--- ACTIVITY ---
Echo the lines word for word, starting with the line that contains "LIVE STREAM SCHEDULE" and going on through the line that contains "while streaming", with both of those lines included.

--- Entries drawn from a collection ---
--------

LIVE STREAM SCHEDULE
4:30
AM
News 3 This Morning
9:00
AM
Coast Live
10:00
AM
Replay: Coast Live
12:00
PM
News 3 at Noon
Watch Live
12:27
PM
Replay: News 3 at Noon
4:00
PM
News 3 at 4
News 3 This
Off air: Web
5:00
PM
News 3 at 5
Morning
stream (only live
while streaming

--------

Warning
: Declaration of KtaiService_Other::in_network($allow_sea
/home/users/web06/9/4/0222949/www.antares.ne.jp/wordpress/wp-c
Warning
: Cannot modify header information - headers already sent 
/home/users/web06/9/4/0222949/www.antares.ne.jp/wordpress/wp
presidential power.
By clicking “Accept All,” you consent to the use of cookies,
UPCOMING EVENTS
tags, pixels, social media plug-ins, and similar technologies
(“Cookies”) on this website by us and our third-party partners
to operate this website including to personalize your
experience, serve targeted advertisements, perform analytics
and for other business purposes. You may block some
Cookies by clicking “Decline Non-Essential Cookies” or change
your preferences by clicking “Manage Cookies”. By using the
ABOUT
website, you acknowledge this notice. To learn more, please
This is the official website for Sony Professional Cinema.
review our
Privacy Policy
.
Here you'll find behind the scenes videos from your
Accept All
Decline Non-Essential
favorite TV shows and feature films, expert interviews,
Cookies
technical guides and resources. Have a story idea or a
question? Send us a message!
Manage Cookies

--------

--- TASK RESPONSE ---
LIVE STREAM SCHEDULE
4:30
AM
News 3 This Morning
9:00
AM
Coast Live
10:00
AM
Replay: Coast Live
12:00
PM
News 3 at Noon
Watch Live
12:27
PM
Replay: News 3 at Noon
4:00
PM
News 3 at 4
News 3 This
Off air: Web
5:00
PM
News 3 at 5
Morning
stream (only live
while streaming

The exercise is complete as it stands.